Substrate concentration affects the rate of an enzyme-controlled reaction by the more substrate there is, the more frequently they can access the active sites of the enzyme. There is a limit to how fast the reaction can happen by adding more substrate. At one point, the concentration will be high enough that all the enzymes have their active sites occupied. This concentration is said to be saturated, and the rate of the reaction is determined by the speed at which the active site converts substrate to product.
Describe the function of enzymes in biological systems.
The function of enzymes in biological systems are to act as a catalyst to speed up chemical reactions in metabolism. Without the regulation by enzymes, chemical traffic trough the pathways of metabolism would become terribly congested because many chemical reactions would take such a long time.
Explain the induced-fit model of enzyme function and describe the catalytic cycle of an enzyme.
The induced-fit model of enzyme functions is caused by the substrate when it enters, it is the change in shape of the active site of an enzyme so that it fits more snugly to the substrate. The catalytic cycle of an enzyme is that the substrate binds to the active site of the Enzyme and by lowering the activation energy barrier.

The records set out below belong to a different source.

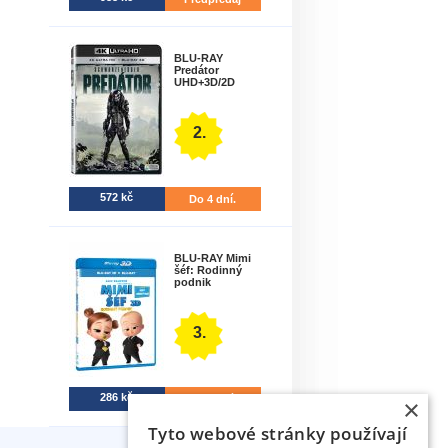
BLU-RAY
Predátor
UHD+3D/2D
2.
572 kč
Do 4 dní.
BLU-RAY Mimi
šéf: Rodinný
podnik
3.
286 kč
Do 4 dní.
×
Tyto webové stránky používají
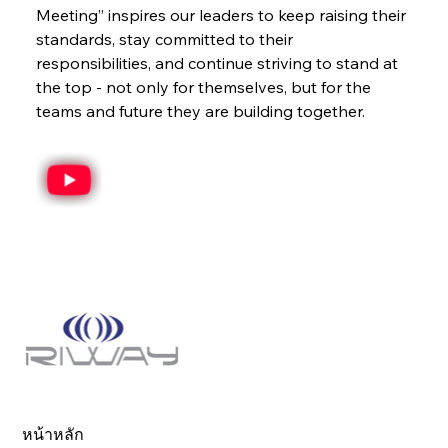
Meeting” inspires our leaders to keep raising their 
standards, stay committed to their 
responsibilities, and continue striving to stand at 
the top - not only for themselves, but for the 
teams and future they are building together.
หน้าหลัก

Explain how the location of enzymes in a cell influences metabolism. Explain why compartmentalization is important in eukaryotic cells.
The location of enzymes in a cell influences metabolism because they have fixed locations within the cell and act as structural components of particular membranes. Compartmentalization is important in eukaryotic cells because they have organelles and these organelles need to carry out specific functions for the cell.
Explain the relationship between enzyme structure and enzyme specificity.
The relationship between enzyme structure and enzyme specificity is that the specificity of an enzyme results from its shape, which is a consequence of its amino acid sequence.
Explain how enzyme activity can be regulated or controlled by environmental factors, co-factors, and enzyme inhibitors
Enzyme activity can be regulated by temperature and pH. With temperature, the rate of an enzymatic reaction increases with increasing temperature. Each enzyme has an optimal temperature at which its reaction rate is greatest. With pH, enzymes also have an optimal pH at which it is most active. The optimal pH values for most enzymes are 6-8. For both factors, if it passes the optimal value, the protein will denature. Cofactors are required for catalytic activity. Cofactors are any nonprotein molecule or ion that is required for the proper functioning of an enzyme. There are two types of enzyme inhibitors, one which binds to the active site and blocks cataylysis (competitive inhibitors) and one that binds at the allosteric site and causes a conformational change. (non-competitive inhibitors).
Describe several mechanisms by which enzymes lower activation energy.
Enzymes lower activation energy by orienting substrates correctly, straining substrate bonds, providing a favorable microenvironment, and covalently bonding to the substrate.
Explain how metabolic pathways are regulated.
Metabolic pathways are regulated by controlling enzyme activity. The binding of an activator to a regulatory site keeps the shape that has functional active sites while the binding of an inhibitor keeps the inactive form. Cooperativity is the binding of one substrate increases the binding of subsequent substrates. Feedback inhibition is when the end product inhibits an early step in a biochemical pathway.